>> begin RECORDS FOR THIS EXERCISE
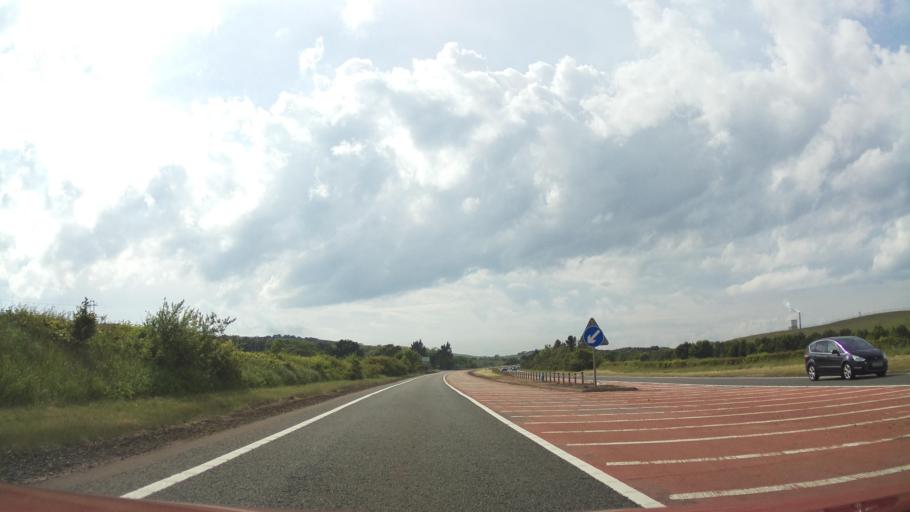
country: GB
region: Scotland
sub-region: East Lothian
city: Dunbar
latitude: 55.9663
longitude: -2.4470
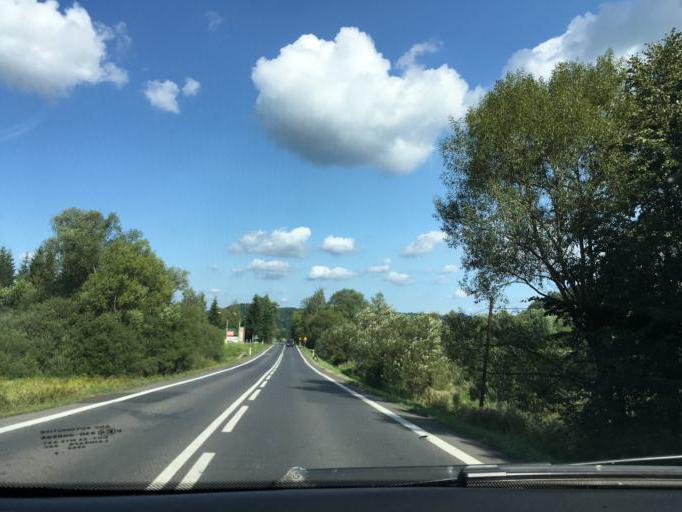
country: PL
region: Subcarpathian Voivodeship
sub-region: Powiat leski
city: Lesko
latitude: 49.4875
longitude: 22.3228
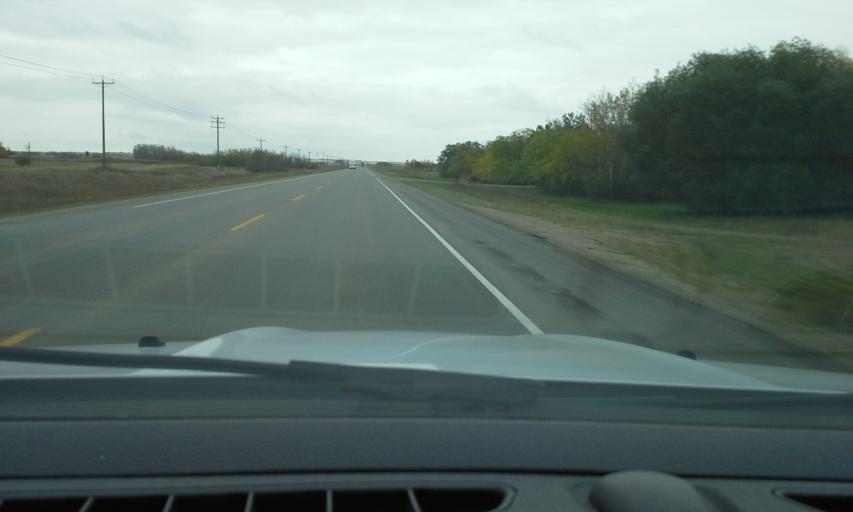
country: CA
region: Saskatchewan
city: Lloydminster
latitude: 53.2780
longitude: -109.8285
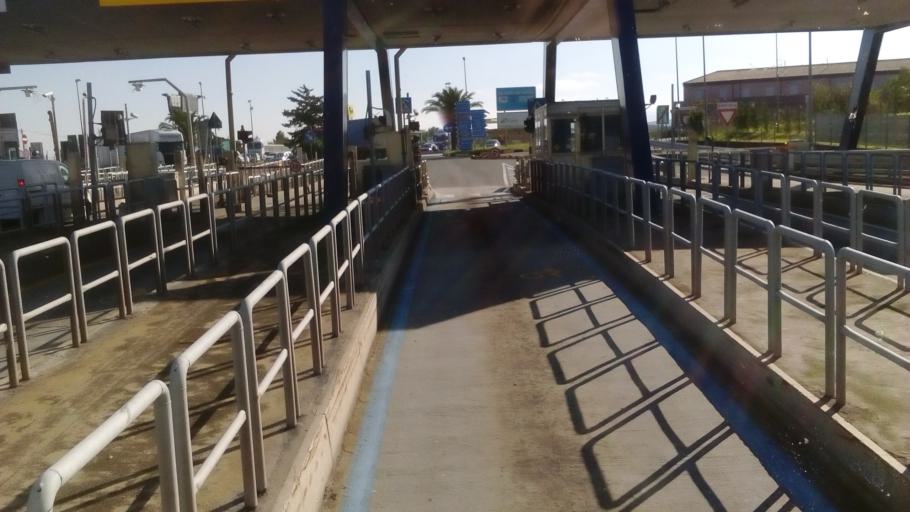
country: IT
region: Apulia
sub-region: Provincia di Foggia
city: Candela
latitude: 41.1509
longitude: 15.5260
>> end RECORDS FOR THIS EXERCISE
>> begin RECORDS FOR THIS EXERCISE
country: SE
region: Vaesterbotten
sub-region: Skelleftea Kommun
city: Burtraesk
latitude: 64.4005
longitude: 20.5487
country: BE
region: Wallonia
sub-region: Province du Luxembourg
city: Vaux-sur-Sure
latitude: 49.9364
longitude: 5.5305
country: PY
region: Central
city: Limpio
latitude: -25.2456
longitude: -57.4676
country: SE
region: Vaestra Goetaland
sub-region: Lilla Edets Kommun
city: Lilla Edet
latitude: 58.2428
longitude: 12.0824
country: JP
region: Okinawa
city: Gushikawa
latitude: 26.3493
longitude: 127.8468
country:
>> end RECORDS FOR THIS EXERCISE
>> begin RECORDS FOR THIS EXERCISE
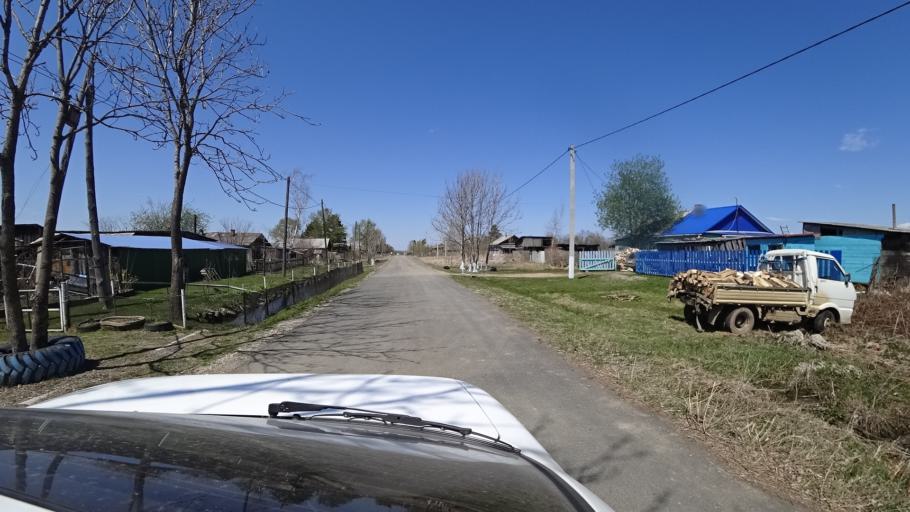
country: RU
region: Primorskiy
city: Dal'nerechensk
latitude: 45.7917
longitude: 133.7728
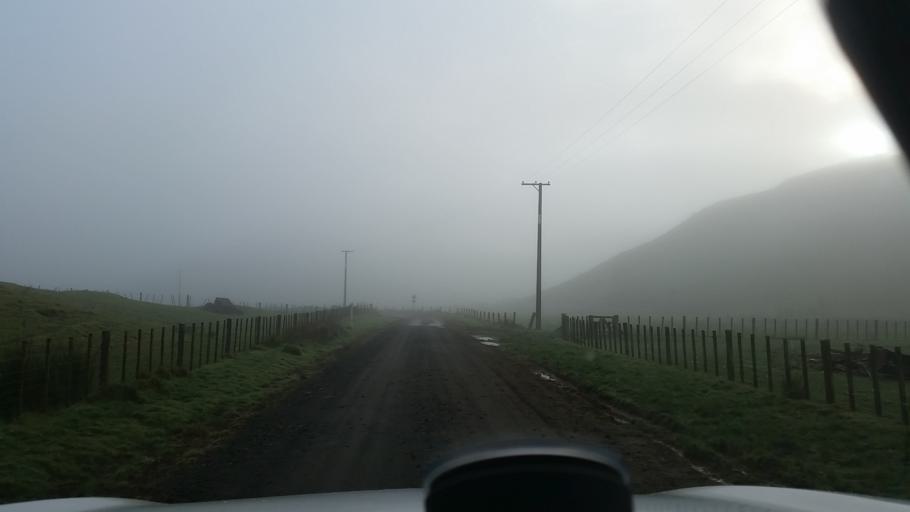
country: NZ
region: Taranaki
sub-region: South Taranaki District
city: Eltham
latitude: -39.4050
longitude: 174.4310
>> end RECORDS FOR THIS EXERCISE
### [JOB]
Revise everything from "country: IT" down to "longitude: 15.5260", putting "town" in place of "city" and leaving the rest unchanged. Give back only those lines.

### [CORRECT OUTPUT]
country: IT
region: Apulia
sub-region: Provincia di Foggia
town: Candela
latitude: 41.1509
longitude: 15.5260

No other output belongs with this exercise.